Firefox has topped the 15 percent mark in browser market share. That's still far behind Microsoft's dominant Internet Explorer browser, but IE has been slipping of late, while Firefox's fortunes continue to rise.
It's unclear whether more serious attention from attackers is on the way, but even if that should be the case, Mozilla will have certain advantages over Microsoft in dealing with such problems.
"It's going to be easier to manage and provide a more rapid response," VeriSign iDefense Rapid Response Team Director Ken Dunham told LinuxInsider. That's because Firefox has a modular design with fewer lines of code and fewer interdependencies than Explorer.
The three patches that Mozilla issued this week were for security issues it deemed "critical." However, none of the vulnerabilities they address affect the latest version of the Firefox 2.0 browser.
The first fix covered a flaw affecting Firefox, Thunderbird and SeaMonkey software that would allow running script to be recompiled.

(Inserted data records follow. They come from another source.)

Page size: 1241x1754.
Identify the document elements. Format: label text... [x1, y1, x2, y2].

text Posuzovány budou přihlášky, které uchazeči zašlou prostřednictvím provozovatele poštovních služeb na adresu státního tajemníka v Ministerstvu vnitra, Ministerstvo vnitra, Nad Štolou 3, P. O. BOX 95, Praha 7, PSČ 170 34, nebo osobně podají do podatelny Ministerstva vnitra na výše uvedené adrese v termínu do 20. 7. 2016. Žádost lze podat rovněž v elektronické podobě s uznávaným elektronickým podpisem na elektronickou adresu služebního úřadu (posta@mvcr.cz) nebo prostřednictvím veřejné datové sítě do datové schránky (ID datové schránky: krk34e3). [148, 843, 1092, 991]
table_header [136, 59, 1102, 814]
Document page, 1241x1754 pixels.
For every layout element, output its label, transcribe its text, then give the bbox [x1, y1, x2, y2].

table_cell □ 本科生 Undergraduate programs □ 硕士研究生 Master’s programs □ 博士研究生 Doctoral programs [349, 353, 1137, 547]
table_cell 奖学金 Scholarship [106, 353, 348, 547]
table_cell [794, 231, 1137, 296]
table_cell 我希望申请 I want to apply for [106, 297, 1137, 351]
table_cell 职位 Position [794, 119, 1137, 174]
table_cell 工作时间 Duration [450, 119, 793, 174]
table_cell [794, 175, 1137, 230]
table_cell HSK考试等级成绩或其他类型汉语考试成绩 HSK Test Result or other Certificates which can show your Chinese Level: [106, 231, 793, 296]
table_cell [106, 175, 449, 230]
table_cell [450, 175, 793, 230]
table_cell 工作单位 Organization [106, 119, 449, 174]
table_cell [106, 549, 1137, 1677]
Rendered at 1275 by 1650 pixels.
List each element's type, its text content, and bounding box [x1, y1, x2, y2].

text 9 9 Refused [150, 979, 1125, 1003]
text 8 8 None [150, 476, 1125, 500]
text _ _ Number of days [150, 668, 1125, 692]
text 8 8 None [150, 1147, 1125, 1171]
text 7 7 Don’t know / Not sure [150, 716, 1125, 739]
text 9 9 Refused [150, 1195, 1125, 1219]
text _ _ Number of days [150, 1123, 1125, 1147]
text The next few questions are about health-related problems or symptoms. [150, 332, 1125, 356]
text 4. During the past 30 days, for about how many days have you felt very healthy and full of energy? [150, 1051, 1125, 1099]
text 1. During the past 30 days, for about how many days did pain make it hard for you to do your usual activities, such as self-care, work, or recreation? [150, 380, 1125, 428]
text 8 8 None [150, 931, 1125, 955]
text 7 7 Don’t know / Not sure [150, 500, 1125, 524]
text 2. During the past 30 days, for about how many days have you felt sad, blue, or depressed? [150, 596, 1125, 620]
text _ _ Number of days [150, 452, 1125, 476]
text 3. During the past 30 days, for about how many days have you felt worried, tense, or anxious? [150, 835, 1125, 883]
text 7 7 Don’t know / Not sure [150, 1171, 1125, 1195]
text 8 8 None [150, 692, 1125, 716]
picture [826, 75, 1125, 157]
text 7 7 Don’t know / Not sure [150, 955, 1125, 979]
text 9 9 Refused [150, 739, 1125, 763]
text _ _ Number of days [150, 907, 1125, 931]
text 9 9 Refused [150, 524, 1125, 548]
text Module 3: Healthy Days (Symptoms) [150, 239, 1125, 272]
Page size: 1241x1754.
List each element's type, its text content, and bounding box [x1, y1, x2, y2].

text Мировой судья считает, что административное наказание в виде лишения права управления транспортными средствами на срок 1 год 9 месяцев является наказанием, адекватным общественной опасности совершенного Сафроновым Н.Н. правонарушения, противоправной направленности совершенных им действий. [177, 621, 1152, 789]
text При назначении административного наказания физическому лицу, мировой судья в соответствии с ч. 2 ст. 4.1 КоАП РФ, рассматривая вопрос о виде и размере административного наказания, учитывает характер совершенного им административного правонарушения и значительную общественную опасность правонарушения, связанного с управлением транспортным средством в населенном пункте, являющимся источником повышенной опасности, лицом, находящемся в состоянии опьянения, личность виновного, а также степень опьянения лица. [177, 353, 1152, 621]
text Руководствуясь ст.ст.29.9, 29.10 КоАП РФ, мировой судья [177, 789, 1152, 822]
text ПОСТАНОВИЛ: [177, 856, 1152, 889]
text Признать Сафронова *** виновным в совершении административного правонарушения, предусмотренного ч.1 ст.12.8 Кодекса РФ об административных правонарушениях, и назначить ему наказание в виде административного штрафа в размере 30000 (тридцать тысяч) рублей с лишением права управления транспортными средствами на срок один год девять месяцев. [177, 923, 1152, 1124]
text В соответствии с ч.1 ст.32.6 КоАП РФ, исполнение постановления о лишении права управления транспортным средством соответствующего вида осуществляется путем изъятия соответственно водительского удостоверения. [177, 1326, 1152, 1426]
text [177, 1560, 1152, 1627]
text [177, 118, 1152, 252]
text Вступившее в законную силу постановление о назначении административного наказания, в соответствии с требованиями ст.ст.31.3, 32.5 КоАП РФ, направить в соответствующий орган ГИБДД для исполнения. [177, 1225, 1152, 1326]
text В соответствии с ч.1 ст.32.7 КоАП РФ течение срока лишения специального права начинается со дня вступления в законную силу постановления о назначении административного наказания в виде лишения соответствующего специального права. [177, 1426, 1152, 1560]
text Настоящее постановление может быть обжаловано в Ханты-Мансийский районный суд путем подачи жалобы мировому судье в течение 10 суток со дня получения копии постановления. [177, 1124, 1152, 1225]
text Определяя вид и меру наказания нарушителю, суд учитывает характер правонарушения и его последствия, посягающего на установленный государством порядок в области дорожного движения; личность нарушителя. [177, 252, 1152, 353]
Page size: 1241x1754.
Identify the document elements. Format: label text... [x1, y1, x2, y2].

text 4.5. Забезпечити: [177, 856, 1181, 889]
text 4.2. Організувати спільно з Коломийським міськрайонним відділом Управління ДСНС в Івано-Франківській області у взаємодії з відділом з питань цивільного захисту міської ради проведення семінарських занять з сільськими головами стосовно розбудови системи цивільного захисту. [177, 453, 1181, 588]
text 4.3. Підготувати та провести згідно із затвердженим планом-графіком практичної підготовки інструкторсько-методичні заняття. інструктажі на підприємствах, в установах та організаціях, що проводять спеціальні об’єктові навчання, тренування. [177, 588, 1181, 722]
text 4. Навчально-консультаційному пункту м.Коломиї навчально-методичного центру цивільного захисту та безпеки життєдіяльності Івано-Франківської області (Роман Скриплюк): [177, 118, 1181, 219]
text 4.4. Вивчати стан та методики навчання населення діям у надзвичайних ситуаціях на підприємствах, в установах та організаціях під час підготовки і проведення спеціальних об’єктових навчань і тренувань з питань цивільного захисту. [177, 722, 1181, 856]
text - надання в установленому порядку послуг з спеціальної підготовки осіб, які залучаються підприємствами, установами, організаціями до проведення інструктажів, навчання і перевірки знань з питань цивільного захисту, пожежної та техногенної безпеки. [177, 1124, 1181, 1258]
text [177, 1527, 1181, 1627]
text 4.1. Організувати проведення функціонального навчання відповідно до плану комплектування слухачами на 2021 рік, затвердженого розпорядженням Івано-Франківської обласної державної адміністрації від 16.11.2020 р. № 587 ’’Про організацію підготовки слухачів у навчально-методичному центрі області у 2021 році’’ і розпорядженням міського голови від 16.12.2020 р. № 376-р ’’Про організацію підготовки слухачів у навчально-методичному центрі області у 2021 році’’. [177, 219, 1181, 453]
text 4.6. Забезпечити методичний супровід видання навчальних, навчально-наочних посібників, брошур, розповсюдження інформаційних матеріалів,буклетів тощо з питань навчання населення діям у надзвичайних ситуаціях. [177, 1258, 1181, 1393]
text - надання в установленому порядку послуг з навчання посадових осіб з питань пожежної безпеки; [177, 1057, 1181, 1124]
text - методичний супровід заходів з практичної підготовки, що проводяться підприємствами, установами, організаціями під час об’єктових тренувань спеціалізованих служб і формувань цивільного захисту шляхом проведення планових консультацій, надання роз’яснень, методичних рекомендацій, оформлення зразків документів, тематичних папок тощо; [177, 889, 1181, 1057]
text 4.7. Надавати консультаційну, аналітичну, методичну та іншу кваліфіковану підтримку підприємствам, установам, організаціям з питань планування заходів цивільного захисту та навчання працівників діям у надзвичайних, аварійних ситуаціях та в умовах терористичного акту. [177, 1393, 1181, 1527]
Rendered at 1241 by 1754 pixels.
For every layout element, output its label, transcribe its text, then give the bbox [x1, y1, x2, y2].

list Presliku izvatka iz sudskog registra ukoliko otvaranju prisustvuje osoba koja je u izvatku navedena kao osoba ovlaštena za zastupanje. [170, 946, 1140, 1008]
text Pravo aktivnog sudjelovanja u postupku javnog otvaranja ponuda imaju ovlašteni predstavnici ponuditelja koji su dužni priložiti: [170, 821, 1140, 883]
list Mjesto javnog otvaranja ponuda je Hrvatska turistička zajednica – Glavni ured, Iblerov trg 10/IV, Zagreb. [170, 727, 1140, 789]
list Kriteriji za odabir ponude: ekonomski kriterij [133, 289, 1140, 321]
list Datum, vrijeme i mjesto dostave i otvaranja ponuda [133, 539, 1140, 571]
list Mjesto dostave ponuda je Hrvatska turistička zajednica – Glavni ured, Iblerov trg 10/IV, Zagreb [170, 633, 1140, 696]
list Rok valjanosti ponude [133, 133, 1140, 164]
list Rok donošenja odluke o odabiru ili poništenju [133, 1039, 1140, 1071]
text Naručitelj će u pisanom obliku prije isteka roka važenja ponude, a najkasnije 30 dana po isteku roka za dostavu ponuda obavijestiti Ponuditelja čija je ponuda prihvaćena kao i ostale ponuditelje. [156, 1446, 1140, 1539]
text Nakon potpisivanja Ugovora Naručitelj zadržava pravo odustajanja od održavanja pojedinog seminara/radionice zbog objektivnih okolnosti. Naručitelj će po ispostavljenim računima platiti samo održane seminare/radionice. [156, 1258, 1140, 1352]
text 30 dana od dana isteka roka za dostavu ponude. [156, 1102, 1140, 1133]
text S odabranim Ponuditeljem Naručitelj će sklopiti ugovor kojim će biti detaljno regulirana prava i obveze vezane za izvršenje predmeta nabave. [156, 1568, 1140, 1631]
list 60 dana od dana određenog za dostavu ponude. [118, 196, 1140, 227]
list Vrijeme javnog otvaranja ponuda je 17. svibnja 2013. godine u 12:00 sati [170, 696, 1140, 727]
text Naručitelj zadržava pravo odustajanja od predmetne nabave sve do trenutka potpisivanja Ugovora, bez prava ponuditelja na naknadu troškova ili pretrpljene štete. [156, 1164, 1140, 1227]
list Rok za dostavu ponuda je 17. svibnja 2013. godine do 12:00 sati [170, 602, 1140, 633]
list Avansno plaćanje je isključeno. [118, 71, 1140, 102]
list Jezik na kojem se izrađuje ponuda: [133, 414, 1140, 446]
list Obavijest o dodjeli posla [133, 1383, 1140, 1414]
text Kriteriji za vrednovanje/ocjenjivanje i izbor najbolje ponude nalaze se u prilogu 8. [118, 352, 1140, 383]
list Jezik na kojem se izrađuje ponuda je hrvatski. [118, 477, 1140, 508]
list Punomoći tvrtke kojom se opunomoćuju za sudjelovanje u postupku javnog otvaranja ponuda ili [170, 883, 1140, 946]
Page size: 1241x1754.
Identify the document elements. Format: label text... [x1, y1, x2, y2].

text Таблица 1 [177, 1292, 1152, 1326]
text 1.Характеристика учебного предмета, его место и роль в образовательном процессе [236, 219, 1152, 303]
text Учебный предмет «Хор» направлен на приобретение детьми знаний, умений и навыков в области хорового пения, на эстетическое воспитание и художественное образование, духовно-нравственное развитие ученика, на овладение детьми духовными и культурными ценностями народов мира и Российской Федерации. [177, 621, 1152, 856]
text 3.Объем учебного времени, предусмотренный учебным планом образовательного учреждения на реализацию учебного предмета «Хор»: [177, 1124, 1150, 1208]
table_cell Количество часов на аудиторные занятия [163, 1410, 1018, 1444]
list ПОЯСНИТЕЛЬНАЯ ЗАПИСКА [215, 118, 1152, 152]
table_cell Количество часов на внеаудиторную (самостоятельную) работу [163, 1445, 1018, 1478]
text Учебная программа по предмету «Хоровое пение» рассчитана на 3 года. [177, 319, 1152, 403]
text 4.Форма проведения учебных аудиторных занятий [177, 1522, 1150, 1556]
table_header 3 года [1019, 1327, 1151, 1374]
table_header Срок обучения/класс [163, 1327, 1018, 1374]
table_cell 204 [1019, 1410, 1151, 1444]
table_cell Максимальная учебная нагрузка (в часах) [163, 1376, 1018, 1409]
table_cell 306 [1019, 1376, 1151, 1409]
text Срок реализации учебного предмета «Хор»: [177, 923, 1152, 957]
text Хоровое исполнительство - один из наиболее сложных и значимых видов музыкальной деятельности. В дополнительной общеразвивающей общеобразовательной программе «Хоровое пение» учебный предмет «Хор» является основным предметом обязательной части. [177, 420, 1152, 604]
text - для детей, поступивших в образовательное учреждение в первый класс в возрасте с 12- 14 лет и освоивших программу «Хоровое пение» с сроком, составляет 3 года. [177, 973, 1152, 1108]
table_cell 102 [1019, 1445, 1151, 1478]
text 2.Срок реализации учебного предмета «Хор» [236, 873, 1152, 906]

The second vulnerability, affecting the same three software products, could allow forgery of an RSA signature, Mozilla said.
The third issue, which affects the same applications, could cause a computer crash with evidence of memory corruption, Mozilla said.
Although the vast majority of Internet attacks are aimed at IE, due to its share of the browser market and its tight coupling with Windows, some do target Firefox code, according to Dunham.
Browser-based attacks have become common, and the trend is fueled by "point and click" exploit-and-attack methods, as well as the increasing availability of attack code.
In addition to high-profile attacks reminiscent of yesterday's worm outbreaks, there are new tactics that can quickly turn even moderate or less critical vulnerabilities into threats for IT organizations, Dunham noted.
Although Firefox's attractiveness to attackers may increase as the browser's market share approaches 20 percent, it is still relatively secure, IT-Harvest Chief Research Analyst Richard Stiennon told LinuxInsider.
"To date, I haven't seen any sign of targeting [Firefox]," he said.
Mozilla's open source code, which allows both good guys and bad guys to search out holes, has proven to be an advantage rather than a security liability for Firefox, Stiennon said.
"The more we hear about things Microsoft is doing now in the security space, we realize how great it is to have total transparency in the code," he remarked.